Monday, 9 February 2009

Hanif Kureishi - Something to Tell You (Faber 2009)


Hanif Kureishi’s latest novel takes on a weighty subject on which he is a profound expert: himself. Crushingly unambitious from a personal hero of mine, someone whose grace, humour and pomposity made him such an electric writer in his time has now taken the time to fart out a book that lazily conveys his opinion on everything in London through the thin veil of a wafer-thin plot. Hanif Kureshi plays Jamal Khan, a psychiatrist with some problems. He’s left his wife. He’s in his fifties. He’s super-cool, suave, pretentious, sexy, a stoner, brimming with important friends and gutter-street origins. He flirts, gets high, says ‘wha’garn’ to his son and listens to 50 Cent and M.Ward. Hanif Kureishi is a man trying to hold on to his cool status in his old age by playing a man trying to hold on to his cool status. It is a breezy read and fun and funny but there are elements- like where he only ever singles out peripheral black characters but never white or brown; his referencing of mainstream and underground culture; the vicarious unrealistic old-man sex; the attitude to other Asians (they’ve all written novels) that make you wonder why he bothered phoning in this work. At 500 pages, a thinly disguised mediation on the power of guilt and the folklore of old travesties washed away by living them into your past stretches barely across its bow. Kureishi... sorry Khan, jumps from anecdote to anecdote where ostensibly the result is that he comes off as cool, suave and calm.

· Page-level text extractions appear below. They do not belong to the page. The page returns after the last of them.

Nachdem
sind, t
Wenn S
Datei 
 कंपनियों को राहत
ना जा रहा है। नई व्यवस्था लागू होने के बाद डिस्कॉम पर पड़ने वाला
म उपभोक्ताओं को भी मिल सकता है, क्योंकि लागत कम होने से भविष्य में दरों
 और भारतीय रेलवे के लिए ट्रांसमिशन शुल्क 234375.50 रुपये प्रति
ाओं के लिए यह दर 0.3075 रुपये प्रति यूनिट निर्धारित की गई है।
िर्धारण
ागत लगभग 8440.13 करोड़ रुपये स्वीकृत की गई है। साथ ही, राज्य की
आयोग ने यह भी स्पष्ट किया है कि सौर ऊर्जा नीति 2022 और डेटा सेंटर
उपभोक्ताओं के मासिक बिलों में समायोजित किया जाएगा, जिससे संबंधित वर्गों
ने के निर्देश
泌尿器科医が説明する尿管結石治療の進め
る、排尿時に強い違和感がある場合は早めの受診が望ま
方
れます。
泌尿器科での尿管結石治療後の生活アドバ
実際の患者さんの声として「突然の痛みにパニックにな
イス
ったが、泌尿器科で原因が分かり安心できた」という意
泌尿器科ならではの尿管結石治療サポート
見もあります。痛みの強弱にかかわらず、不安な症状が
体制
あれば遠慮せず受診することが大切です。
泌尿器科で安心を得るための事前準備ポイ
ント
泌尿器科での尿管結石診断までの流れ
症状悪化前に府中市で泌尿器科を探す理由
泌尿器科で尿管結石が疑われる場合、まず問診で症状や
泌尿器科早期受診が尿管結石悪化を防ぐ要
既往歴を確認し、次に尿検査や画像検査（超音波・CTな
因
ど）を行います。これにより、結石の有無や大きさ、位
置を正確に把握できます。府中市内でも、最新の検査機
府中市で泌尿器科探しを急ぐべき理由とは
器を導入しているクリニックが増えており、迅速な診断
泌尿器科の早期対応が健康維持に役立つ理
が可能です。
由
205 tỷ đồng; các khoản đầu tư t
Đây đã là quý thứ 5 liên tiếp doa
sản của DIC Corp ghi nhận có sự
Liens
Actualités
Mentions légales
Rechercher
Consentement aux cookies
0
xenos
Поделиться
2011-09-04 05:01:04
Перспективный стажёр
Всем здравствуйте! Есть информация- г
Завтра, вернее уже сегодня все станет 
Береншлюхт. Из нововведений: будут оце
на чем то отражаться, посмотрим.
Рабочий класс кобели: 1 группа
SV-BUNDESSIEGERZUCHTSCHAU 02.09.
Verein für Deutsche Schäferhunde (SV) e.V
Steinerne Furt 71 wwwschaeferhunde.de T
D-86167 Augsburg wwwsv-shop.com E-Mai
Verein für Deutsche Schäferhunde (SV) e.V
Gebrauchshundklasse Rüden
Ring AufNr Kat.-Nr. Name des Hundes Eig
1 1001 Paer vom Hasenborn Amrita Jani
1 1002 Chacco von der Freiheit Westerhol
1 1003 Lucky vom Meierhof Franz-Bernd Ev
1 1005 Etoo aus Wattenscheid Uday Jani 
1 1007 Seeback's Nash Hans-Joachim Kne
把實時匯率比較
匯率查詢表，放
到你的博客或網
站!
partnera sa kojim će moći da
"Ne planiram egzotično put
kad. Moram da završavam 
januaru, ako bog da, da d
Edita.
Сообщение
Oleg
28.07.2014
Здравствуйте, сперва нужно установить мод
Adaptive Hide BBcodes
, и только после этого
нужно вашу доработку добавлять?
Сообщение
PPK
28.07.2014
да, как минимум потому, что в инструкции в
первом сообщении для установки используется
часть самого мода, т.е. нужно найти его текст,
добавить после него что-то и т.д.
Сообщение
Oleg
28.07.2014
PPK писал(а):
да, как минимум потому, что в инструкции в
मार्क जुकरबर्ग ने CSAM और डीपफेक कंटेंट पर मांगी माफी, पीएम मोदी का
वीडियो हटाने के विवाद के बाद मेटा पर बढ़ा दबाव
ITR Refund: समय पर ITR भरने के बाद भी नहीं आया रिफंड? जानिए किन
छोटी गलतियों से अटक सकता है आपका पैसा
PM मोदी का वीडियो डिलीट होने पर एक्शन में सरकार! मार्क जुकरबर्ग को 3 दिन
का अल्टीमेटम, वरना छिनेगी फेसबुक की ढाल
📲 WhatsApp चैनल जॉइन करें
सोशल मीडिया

The plot is thus: Jamal once loved Ajita. He found out a detail about her he couldn’t handle causing him to commit an act of violence. She disappeared. He went mad. He then saw a shrink, fell in love with him, became a shrink, had a few more affairs and a son who is his best buddy. Along the way his best friend and riotous sister are engaging in extreme sex, he gets involved. Then Ajita returns into his life and it is flipped about 30degrees off-kilter. Everything happens as should and is dealt with easily. Jamal is the only character worth caring about because so little time in invested in the others. Everything is peripheral to his descriptions of his consummate attention to the latest trends and things and his thoughts on London. Quite bizarrely and unnecessary he crowbars the timescale into the 7/7 bombings and it becomes a subplot about fear and London’s cathartic unity, yet bears no relation on anything else. I don’t hate this book and I do covet Kureishi’s sardonic tone and wayward way with words, but this book is lazy and plump, phoned in and containing as much depth as a Girls Aloud opera. Lazy in its rehashing of similar Kureishi staple characters, bohemiam intellectuals, disparate deadbeats, immigrant marauders and sexual deviants, down to the resurgence of characters from My Beautiful Laundrette and The Buddha of Suburbia, completely unnecessary and lazy for a man of Kureishi’s wit and invention. This is pretty light disappointing stuff from someone who could do a lot better. It’s just a shame it was so entertaining and easy to read at the same time, quite the pickle.